## [What you should do]
Write every record out again exactly as given.

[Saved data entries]
= = = = =
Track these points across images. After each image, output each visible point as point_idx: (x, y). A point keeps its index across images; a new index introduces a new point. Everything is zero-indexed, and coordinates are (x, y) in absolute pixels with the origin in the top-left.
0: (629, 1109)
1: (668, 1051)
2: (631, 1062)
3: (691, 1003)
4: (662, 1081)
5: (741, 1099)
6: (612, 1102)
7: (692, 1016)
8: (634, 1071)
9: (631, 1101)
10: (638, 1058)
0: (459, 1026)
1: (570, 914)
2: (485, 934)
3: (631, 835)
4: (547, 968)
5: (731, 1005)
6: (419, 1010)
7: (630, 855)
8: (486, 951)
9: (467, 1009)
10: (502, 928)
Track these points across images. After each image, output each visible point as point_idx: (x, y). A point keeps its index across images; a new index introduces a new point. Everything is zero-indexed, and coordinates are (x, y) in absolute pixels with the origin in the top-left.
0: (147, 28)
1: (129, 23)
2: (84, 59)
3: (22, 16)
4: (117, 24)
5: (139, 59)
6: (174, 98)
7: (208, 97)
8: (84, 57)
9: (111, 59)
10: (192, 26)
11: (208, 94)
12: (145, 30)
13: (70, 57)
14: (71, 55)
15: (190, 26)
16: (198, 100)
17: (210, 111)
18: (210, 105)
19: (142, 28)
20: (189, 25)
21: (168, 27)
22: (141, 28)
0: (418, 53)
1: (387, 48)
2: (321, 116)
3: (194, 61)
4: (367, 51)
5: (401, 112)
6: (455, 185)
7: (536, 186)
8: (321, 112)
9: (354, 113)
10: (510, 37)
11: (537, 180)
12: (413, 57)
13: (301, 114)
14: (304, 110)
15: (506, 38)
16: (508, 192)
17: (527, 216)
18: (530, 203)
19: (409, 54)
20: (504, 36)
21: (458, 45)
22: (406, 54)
= = = = =
## [Written response]
Track these points across images. After each image, output each visible point as point_idx: (x, y). A point keeps its index across images; a new index introduces a new point. Everything is zero-indexed, and coordinates are (x, y) in absolute pixels with the origin in the top-left.
0: (629, 1109)
1: (668, 1051)
2: (631, 1062)
3: (691, 1003)
4: (662, 1081)
5: (741, 1099)
6: (612, 1102)
7: (692, 1016)
8: (634, 1071)
9: (631, 1101)
10: (638, 1058)
0: (459, 1026)
1: (570, 914)
2: (485, 934)
3: (631, 835)
4: (547, 968)
5: (731, 1005)
6: (419, 1010)
7: (630, 855)
8: (486, 951)
9: (467, 1009)
10: (502, 928)
Track these points across images. After each image, output each visible point as point_idx: (x, y). A point keeps its index across images; a new index introduces a new point. Everything is zero-indexed, and coordinates are (x, y) in absolute pixels with the origin in the top-left.
0: (147, 28)
1: (129, 23)
2: (84, 59)
3: (22, 16)
4: (117, 24)
5: (139, 59)
6: (174, 98)
7: (208, 97)
8: (84, 57)
9: (111, 59)
10: (192, 26)
11: (208, 94)
12: (145, 30)
13: (70, 57)
14: (71, 55)
15: (190, 26)
16: (198, 100)
17: (210, 111)
18: (210, 105)
19: (142, 28)
20: (189, 25)
21: (168, 27)
22: (141, 28)
0: (418, 53)
1: (387, 48)
2: (321, 116)
3: (194, 61)
4: (367, 51)
5: (401, 112)
6: (455, 185)
7: (536, 186)
8: (321, 112)
9: (354, 113)
10: (510, 37)
11: (537, 180)
12: (413, 57)
13: (301, 114)
14: (304, 110)
15: (506, 38)
16: (508, 192)
17: (527, 216)
18: (530, 203)
19: (409, 54)
20: (504, 36)
21: (458, 45)
22: (406, 54)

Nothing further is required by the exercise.